The Missing Flags in Londonistan

I was in London a few days after the July 7 bombings and witnessed the moving two-minutes of silence in Central London. Yet something nagged at me, something was missing, was off. There were no flags. Sure, the Union Jack was on display near Buckingham Palace and Trafalgar Square for the commemoration of the allied victory in World War II. But those flags quickly came down. After the terror bombings, there were no displays of flags to symbolize national unity in the face of terror. Even the unity demonstration following the 7-7 bombings, which featured fine speeches from Muslim leaders, included no British flags. (Contrast this with 9-11, when Americans hung flags and signs depicting flags have available surface. Many even bought plastic little flags to attach to their cars.)

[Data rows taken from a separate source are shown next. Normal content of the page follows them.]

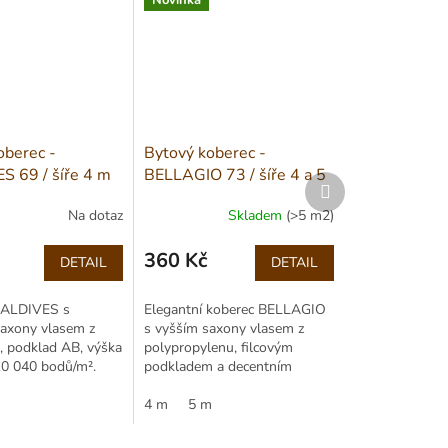
Novinka
oberec -
Bytový koberec -
 69 / šíře 4 m
BELLAGIO 73 / šíře 4 a 5
Další
m
produkt
Na dotaz
Skladem
(>5 m2)
360 Kč
DETAIL
DETAIL
Měrná
cena:
MALDIVES s
Elegantní koberec BELLAGIO
axony vlasem z
s vyšším saxony vlasem z
, podklad AB, výška
polypropylenu, filcovým
0 040 bodů/m².
podkladem a decentním
ký, Cfl-s1, vhodný
melírem. Výška vlasu 8 mm,
ové vytápění.
role 400/500 cm.
4 m
5 m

I asked a number of British journalists, a Member of Parliament and other longtime London residents about the missing flags. Some missed the point, contending that Brits were not "jingoistic"—"We don't want anyone to think that we are going to war." (Aren't you already at war? Nevermind.) Others patiently reminded me that patriotism is a bad word in Britain. "Why do Americans always call the U.K. Great Britain? What's great about it?" one asked. Even in soccer matches, English fans hold up the white-and-red flag of St. George, not the Union Jack. I can't help but thinking that this aversion to patriotism is part of the problem; it is a concession to those who think that arresting terror suspects is "racist" and "anti-Muslim" and those activists who chant "There ain't no black in the Union Jack." (Quick, name a country whose flag was designed before 1945 that includes the color black. I can think only of Nazi Germany... The choice of flag colors tells us nothing about a country's virtue. But, tellingly, legions of Britons let this cheap shot stand.) Or as the great French anti-communist intellectual, Jean-Francois Revel observes: "Democratic civilization is the first in history to blame itself because another power is trying to destroy it."

Prime Minister Blair missed an important opportunity when he spoke to his nation following the attacks. He could have called on his citizens to hang flags in solidarity with the 55 victims of terror. But he did not, probably knowing the negative reaction he would have experienced. And that says it all.